The beautiful Coanegra Valley makes for a wonderful day walk; walkers can explore the lush countryside of the valley and will be able to pass by the houses located at Son Torrella to take in a slice of traditional Mallorcan life. The route will also be complemented by finishing up at the aforementioned Son Pou cave.
As already briefly mentioned as part of our introduction pages, the village of Santa Maria del Cami also plays an important role in the Mallorcan wine industry.
Whether you are up for a bit of wine tasting or not, the Macia Batle winery is worth a visit. It has been producing wine since the mid 19th Century. Some local
grape varieties such as manto, negro and callet are grown, as well as the more international, well known varieties such as cabernet sauvignon and merlot.
Wine tastings are held with blends of the different grapes.
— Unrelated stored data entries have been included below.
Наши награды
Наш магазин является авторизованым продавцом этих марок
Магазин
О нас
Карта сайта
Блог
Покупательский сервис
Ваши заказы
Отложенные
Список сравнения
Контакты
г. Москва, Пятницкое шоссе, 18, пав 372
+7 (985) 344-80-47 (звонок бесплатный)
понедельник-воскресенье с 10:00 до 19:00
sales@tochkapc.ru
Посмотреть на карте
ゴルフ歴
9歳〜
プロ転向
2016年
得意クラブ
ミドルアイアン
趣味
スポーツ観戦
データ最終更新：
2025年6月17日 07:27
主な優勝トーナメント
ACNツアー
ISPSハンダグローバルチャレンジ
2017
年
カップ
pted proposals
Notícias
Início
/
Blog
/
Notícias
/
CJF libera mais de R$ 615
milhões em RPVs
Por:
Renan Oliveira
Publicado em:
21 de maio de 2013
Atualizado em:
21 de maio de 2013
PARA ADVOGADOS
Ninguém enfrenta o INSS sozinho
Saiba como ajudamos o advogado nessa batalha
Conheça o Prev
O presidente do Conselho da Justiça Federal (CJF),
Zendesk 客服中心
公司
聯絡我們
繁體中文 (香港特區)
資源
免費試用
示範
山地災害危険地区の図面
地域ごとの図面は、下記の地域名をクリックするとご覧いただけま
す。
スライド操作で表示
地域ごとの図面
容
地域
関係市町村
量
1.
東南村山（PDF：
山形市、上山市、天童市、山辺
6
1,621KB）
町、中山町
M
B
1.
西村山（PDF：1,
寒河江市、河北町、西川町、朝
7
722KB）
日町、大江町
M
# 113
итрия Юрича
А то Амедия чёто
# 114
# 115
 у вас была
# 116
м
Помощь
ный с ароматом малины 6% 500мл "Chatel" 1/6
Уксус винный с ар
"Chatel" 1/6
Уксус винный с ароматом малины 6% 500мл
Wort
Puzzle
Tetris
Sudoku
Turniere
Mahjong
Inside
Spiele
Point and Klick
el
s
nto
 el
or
Every year the firm also has a different artist design the labels for the wines produced by the vineyard,
and there is a gallery where the original works can be viewed. Contact details for more information can be made to:
Bodegues Macià Batle
Camí de Coanegra, s/n
Santa Maria del Cami
Telephone: +34 971 140 014
Fax: +34 971 140 086
Web Site: www.maciabatle.com
Other places of interest in the village include the town hall, or "Casa de la Vila", which was built in 1671 to serve as a meeting room, court and prison, as well as the wheat market. Restoration of the building was begun in 1926 by Guillem Forteza. The hall is home to a gothic altarpiece dating from 1384, a work of Majorcan painter Joan Massana. In order to pay the artist the town, in 1390, auctioned a horse and an ass.
Nearby the parish church was built and blessed in 1718, although actual construction still carried on for most of that century, and the result is a good example of Majorcan baroque architecture. Almost opposite of the parish church is a large open square, Plaza Nova, and it is here where every Sunday a popular local market is held, selling all kinds of locally produced vegetables and fruits from the fields of Mallorca, as well as handicrafts, flowers, clothes and shoes. In common with most markets on the island, it is usually open from early morning until around noon.
Another place certainly worth a mention in the area is El Convent de los Minimos (convent of the Minimums), which was constructed in the seventeenth century and occupied by the minimum order from 1682 until the nineteenth century. The convent building now houses the museum of the Conrado family where furniture, paintings and other historic objects are on display.
Other notable events that occur annually in the town are the Fiesta of Santa Magalida, which is held on 20th July and the Fiesta de Santa Maria del Cami on 8th September.